The grey trunks of the beech trees in the Lusatian Mountains rise high into the sky. Perhaps due to the chronic overdose of light, the beech does not frown at anything, being entirely wrinkleless – the wood is firm yet smooth, without a rough texture. These qualities make it ideal for glass moulds, which are utilized by glassmakers with their rotating glassblowing pipes. The raw beech wood, the skilful hands, and the breath of the glassmakers have been shaping the glass here for more than 7 centuries, without them wanting or claiming any credit for it.
Given a little thought, the synergy of all 4 elements could probably be observed in every craft. However, when it comes to glass manufacturing, it comes to mind at the very first sight. The glassmaking mixture, composed of silica sand, potash, limestone, and other elements, represents here the earth element, the glassmaking furnace should be seen as the fire element, the ubiquitous water element shapes the glass, while the air element cools the hot and malleable glass and gives it its final shape, gradually and carefully so that it does not crack. With the four elements combined with the fifth one – human skill, passion for beauty and desire for knowledge – a miracle begins to emerge under the hands of master glassmakers. Perhaps the very miracle once sought by alchemists – heavy, amorphous, and dark matter gains lightness, shape, and the ability to carry and reflect light.
Back in the eighteenth century, there were not enough hours in the day to cut and paint all the glass coming from the local glassworks. It was therefore necessary to use as much daylight as possible each workday, whether while working with a perpetually wet wheel in a glass grinding shop or with a brush made of long, pointy marten hair, leaning over the finest motifs. The glass cutters and painters would sit at the windows and work from dusk till dawn.
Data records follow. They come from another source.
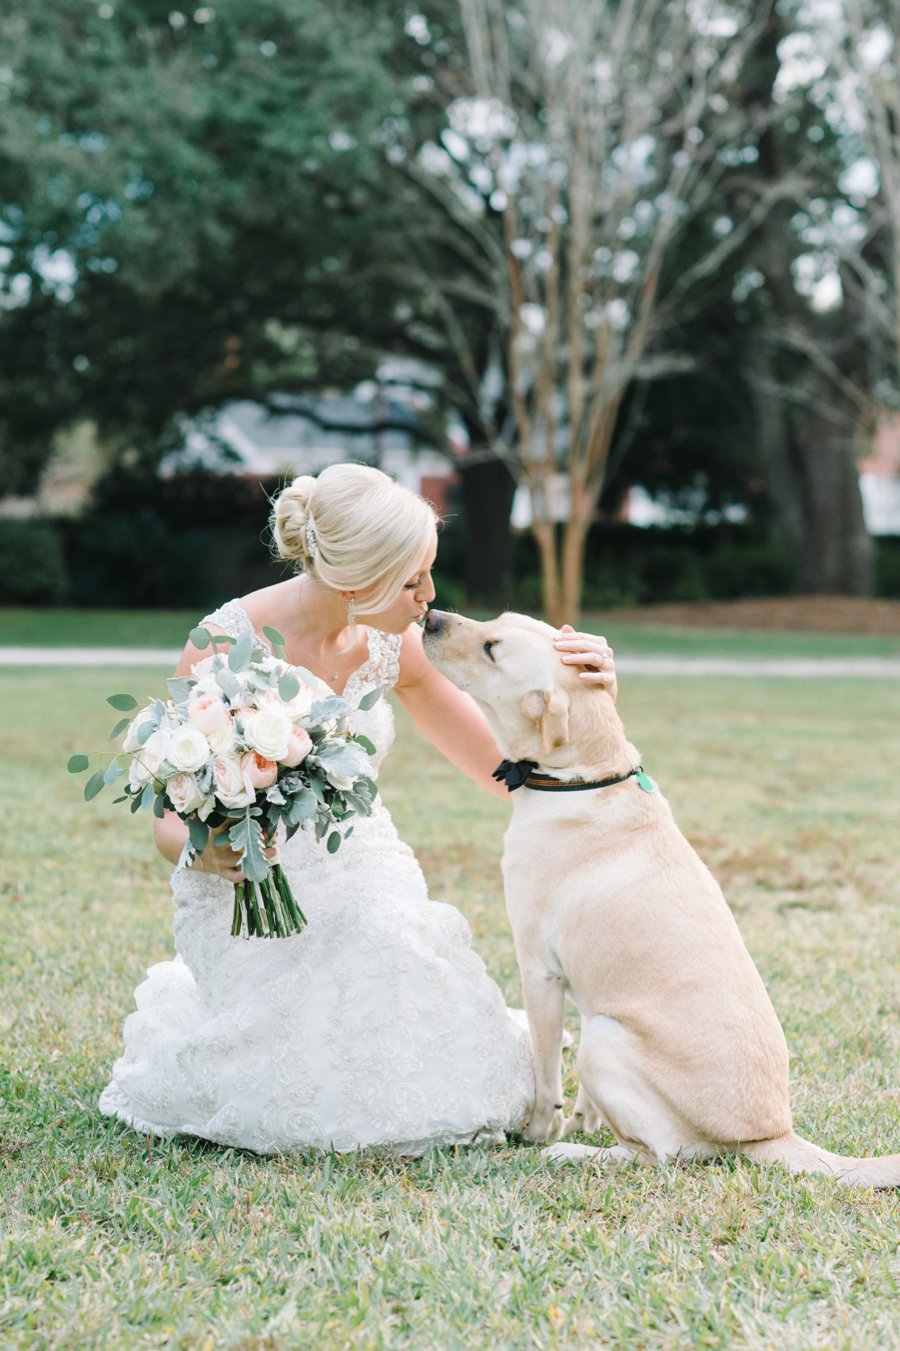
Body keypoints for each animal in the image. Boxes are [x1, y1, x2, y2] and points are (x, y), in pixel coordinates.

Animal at [424, 607, 897, 1188]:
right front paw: (581, 1119)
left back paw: (574, 1153)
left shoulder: (539, 970)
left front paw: (538, 1131)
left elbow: (545, 1070)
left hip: (604, 1038)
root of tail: (771, 1134)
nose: (430, 616)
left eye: (492, 648)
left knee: (659, 1155)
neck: (581, 777)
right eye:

And to ensure they got as much light at their disposal at possible, their cottages were intentionally built with more windows. They were distinctive, big-eyed cottages, half-timbered and timbered, in Upper Lusatian style, usually built next to a stream or a dam. These days, their large windows are one of the unique features that reveal the glassmaking past of the Lusatian Mountains region.
These can be “stumbled” over in many places in the Lusatian Mountains – mounds of clay that hide fragments of the local glassmaking tradition. Pieces from blow pipes, fragments of glass from faulty pieces or those that broke during cutting, painting, cracking, and other methods of glass refinement. However, be careful not to trip over them, but rather look for them carefully, and if you find one, carefully dismantle and examine it. It is quite possible that you may discover some long-hidden treasure.
You will not find them anywhere else but on the glassmakers’ trails around Kamenický Šenov and Nový Bor. They are wider and sometimes even higher than ordinary benches, so that you can lean a basket filled to the brim with raw glass from local glassworks against them and rest on the way to the grinding workshop. It is only there that the Czech crystal gets its noble shine and sparkle.